Lisa Cook, a Federal Reserve governor, reassured students of the stability and growth of the U.S. market while cautioning investors on the use of artificial intelligence (AI) in trading algorithms at a Georgetown University event Nov. 20.
Lisa Cook, a current member of the Federal Reserve’s board of governors and the co-chair of the Regional Consultative Group for the Americas, affirmed the strength of the U.S. financial system, analyzed the growing private credit industry and qualified the use of AI in the financial sector. The event, hosted by Georgetown’s Psaros Center for Financial Markets and Policy, aimed to educate business students on the several approaches the Federal Reserve takes in ensuring financial stability.

Earlier this year, the U.S. Supreme Court announced it would begin hearing arguments in January 2026 for Cook’s firing, though it has permitted her to remain at the Federal Reserve until then. The announcement came after President Donald Trump publicly called for Cook’s firing in August, claiming she made false statements on applications for home mortgages.
Cook said that while the Federal Reserve has observed some vulnerabilities, the financial system in the United States is sustained by households and businesses.
“The financial system remains resilient, supported by strong balance sheets among households and businesses and high capital levels across the banking system,” Cook said at the event. “Earlier this month, the Fed issued the most recent version of our semiannual Financial Stability Report. That report affirmed the system is resilient, while also noting some of the same risks and vulnerabilities we have seen in recent reports.”
Cook said one vulnerability in the current market is a decrease in the value of businesses’ current assets and liabilities.

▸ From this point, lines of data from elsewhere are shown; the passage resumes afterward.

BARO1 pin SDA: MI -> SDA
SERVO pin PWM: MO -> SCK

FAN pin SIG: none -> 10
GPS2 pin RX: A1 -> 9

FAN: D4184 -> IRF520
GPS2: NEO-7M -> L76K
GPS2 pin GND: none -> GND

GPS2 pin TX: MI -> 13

“Currently, my impression is that there is an increased likelihood of outsized asset price declines,” Cook said. “However, given the system’s overall resilience, I do not see the kinds of weaknesses that played out so painfully in the Great Recession, and thus, I do not see potential asset price declines as posing risks to the financial system.”

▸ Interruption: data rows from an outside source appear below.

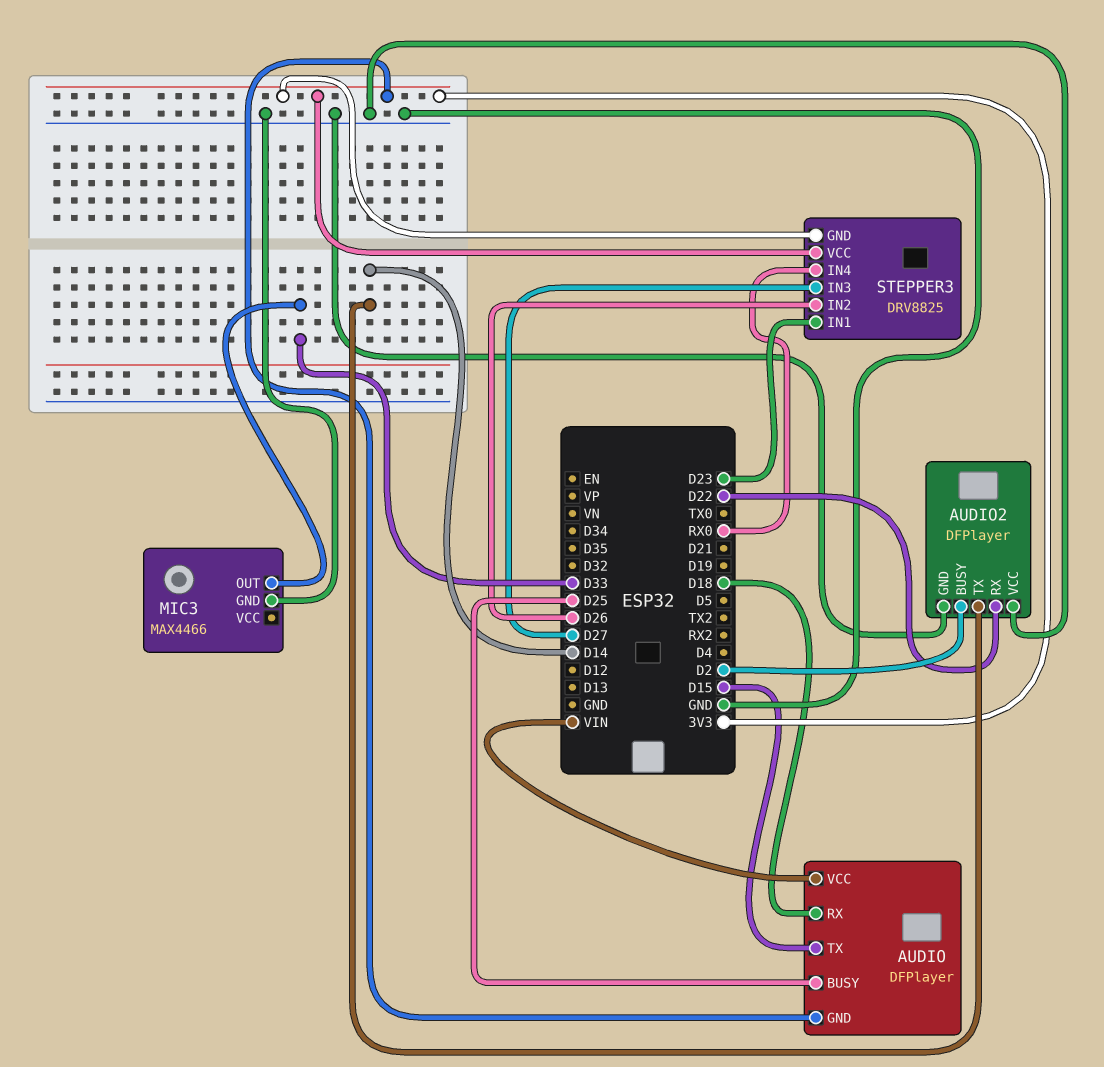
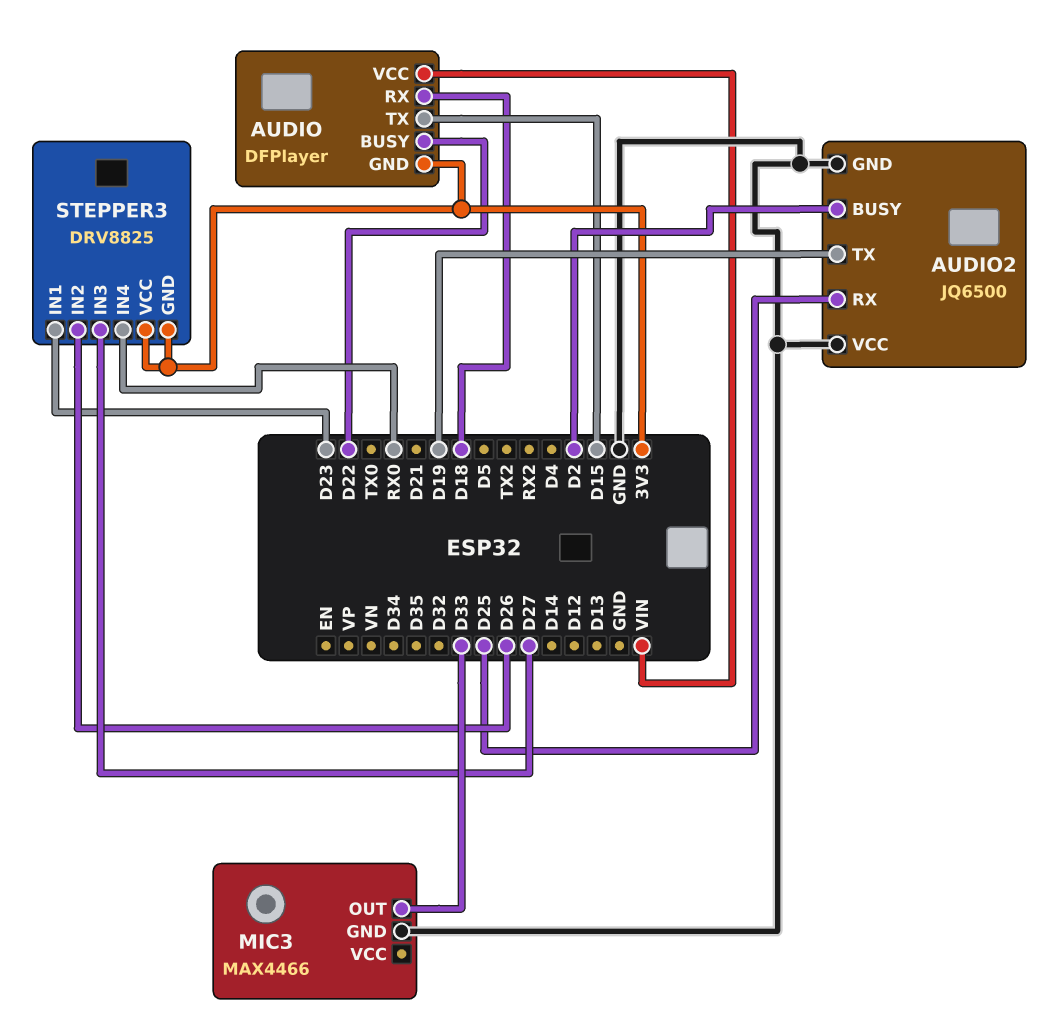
AUDIO pin BUSY: D25 -> D22
AUDIO2: DFPlayer -> JQ6500
AUDIO2 pin RX: D22 -> D25
AUDIO2 pin TX: D14 -> D19

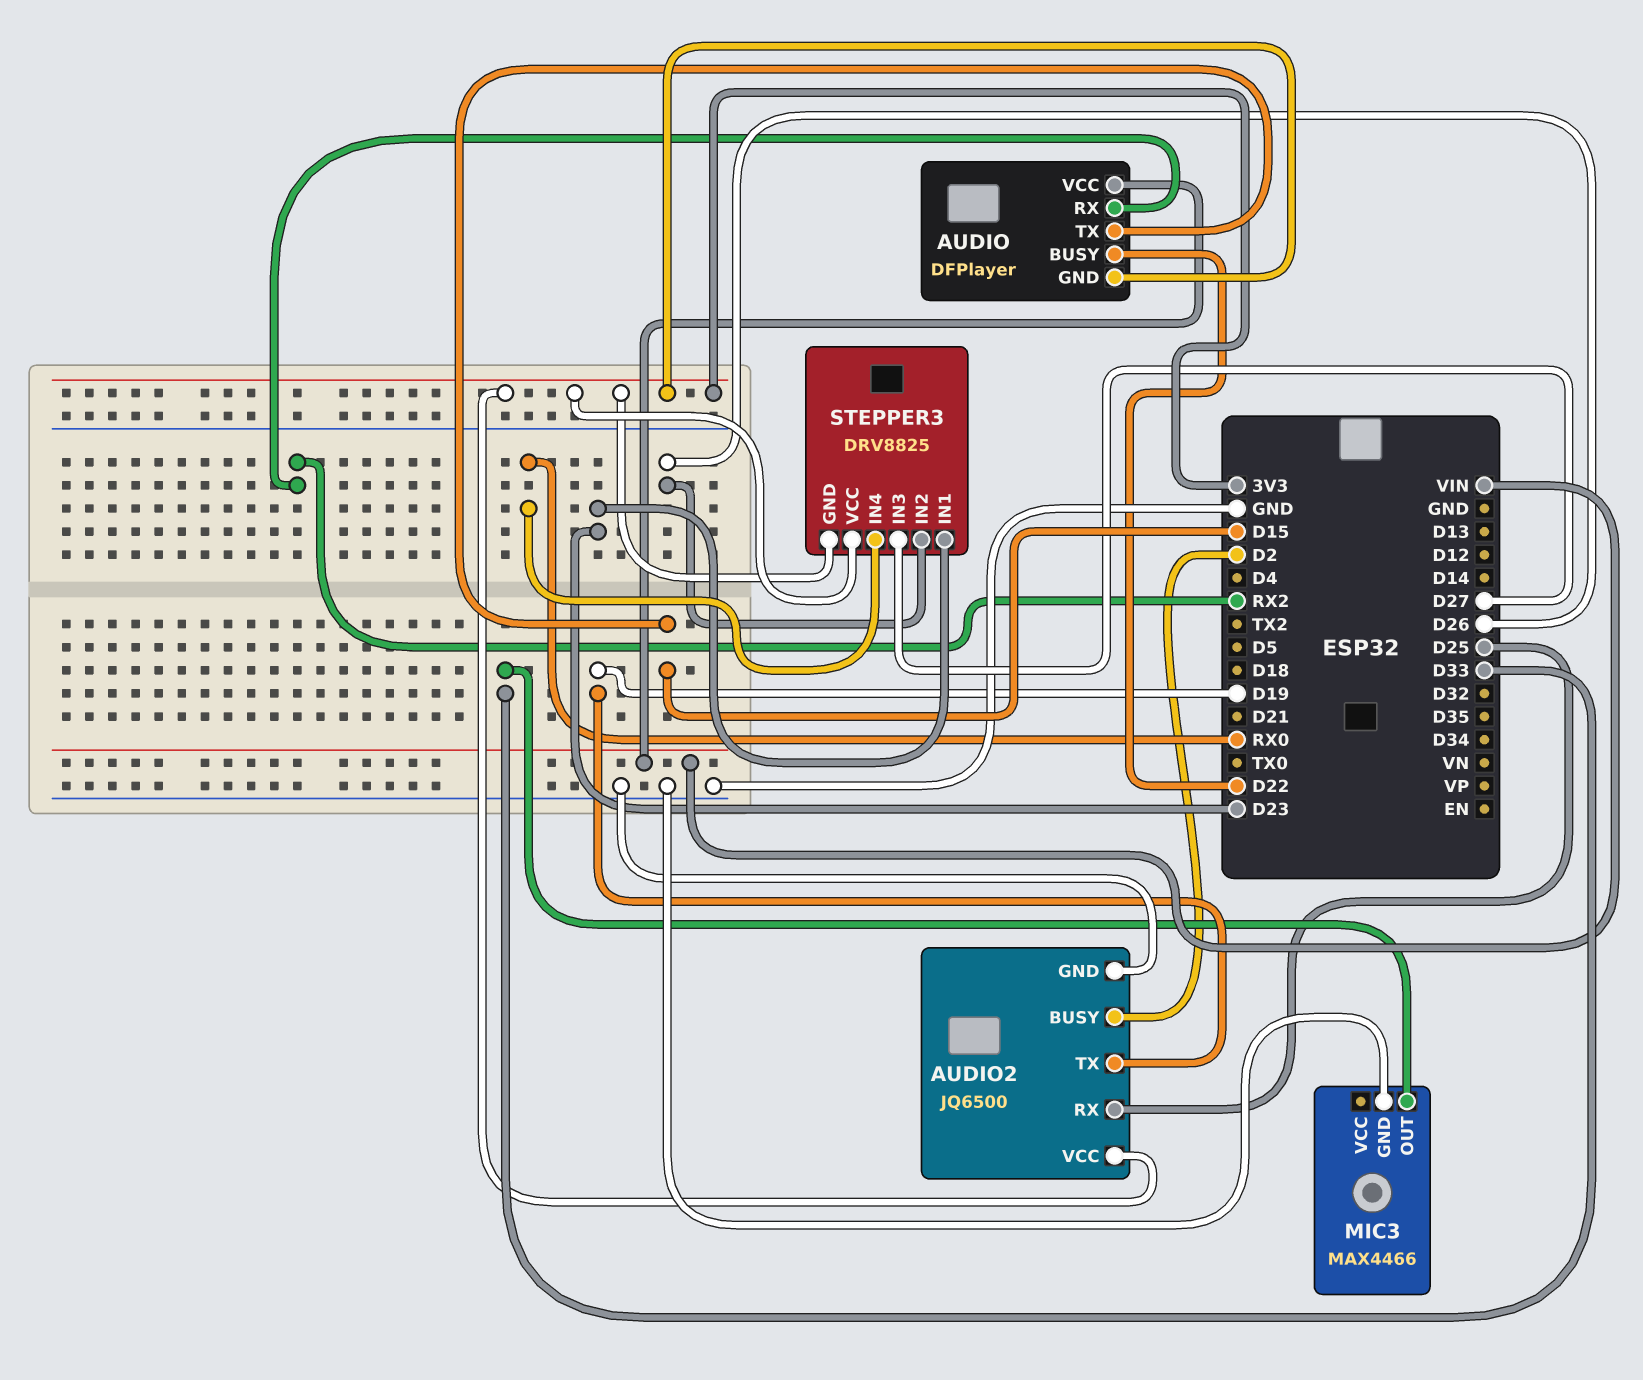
AUDIO pin RX: D18 -> RX2
AUDIO2 pin VCC: GND -> 3V3

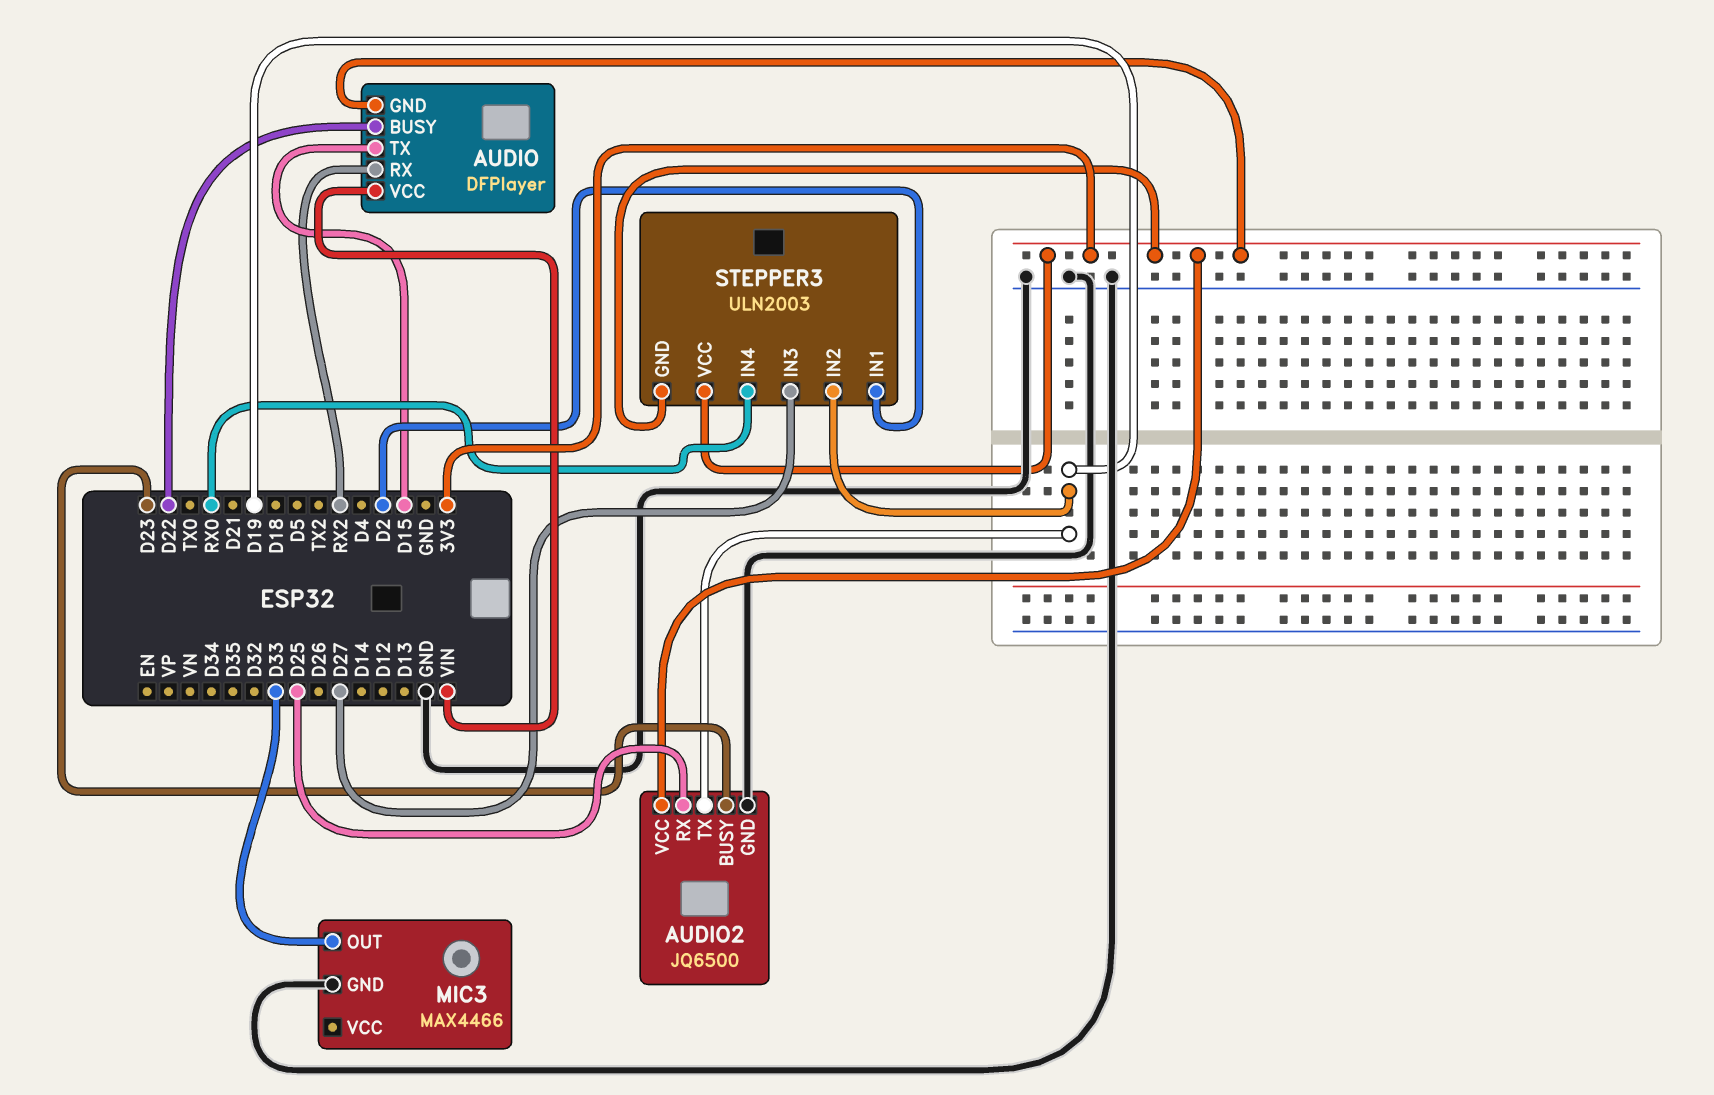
AUDIO2 pin BUSY: D2 -> D23
STEPPER3: DRV8825 -> ULN2003
STEPPER3 pin IN1: D23 -> D2
STEPPER3 pin IN2: D26 -> D19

Cook said another area of concern in the current system is the growing use of private credit, wherein businesses finance their debts directly with non-bank lenders through privately negotiated contracts.
“Fed staff estimate that, over the past five years, private credit has roughly doubled,” Cook said. “Whenever we observe such rapid growth in credit over such a short period of time, it draws our attention.”
Still, Cook said, the growth of this type of credit has created more opportunities for firms.
“The growth in nonbank lending to privately held businesses has increased credit access,” Cook said. “As a result, private businesses that have difficulty securing a loan from a bank can continue to grow their businesses with loans from private credit providers.”
Cook said that while the complexities of private credit could spread losses from the sector to the broader market, she is not concerned.
“The increased complexity and the interconnections with leveraged financial entities create more channels through which unexpected losses in private credit could spread to the broader financial system,” Cook said.
“What do recent trends in the sector suggest about the potential for such losses and financial stability risks?” Cook added. “I do not currently see the potential for private credit to contribute to an unexpected credit crunch in the same way that the asset-backed commercial paper market did in 2008.”
Cook said the use of AI in the market could result in market manipulation that favors those using the technology.
“Researchers have also pointed to the risk that generative AI could engage in collusion and market manipulation, rigging the system to favor those employing the technology,” Cook said. “Recent theoretical studies find that some AI-driven trading algorithms can indeed learn to collude without explicit coordination or intent, potentially impairing competition and market efficiency.”
Cook said that while there are concerns about AI, surveillance techniques are showing promise to thwart collusion efforts.
“The good news here is that major electronic trading platforms are also rapidly adopting advanced machine learning techniques to detect market manipulation and collusive behavior,” Cook said. “Thanks to improving surveillance capabilities, AI technology could ultimately strengthen market integrity and enhance market liquidity.”
Cook said that while the financial system is still fundamentally strong, the vulnerabilities of elevated asset values, hedge fund activity and private credit are factors the Federal Reserve will continue to monitor.
“The financial system remains resilient,” Cook said. “Yet, vulnerabilities from elevated asset values, growth and complexity in private credit markets, and the potential for hedge fund activity to contribute to Treasury market dislocation warrant attention.”
“These emerging vulnerabilities also occur against a backdrop of very significant technological change,” Cook added. “These innovations may ultimately improve financial stability but also involve transitions and potential challenges that may require thoughtful and deliberate navigation.”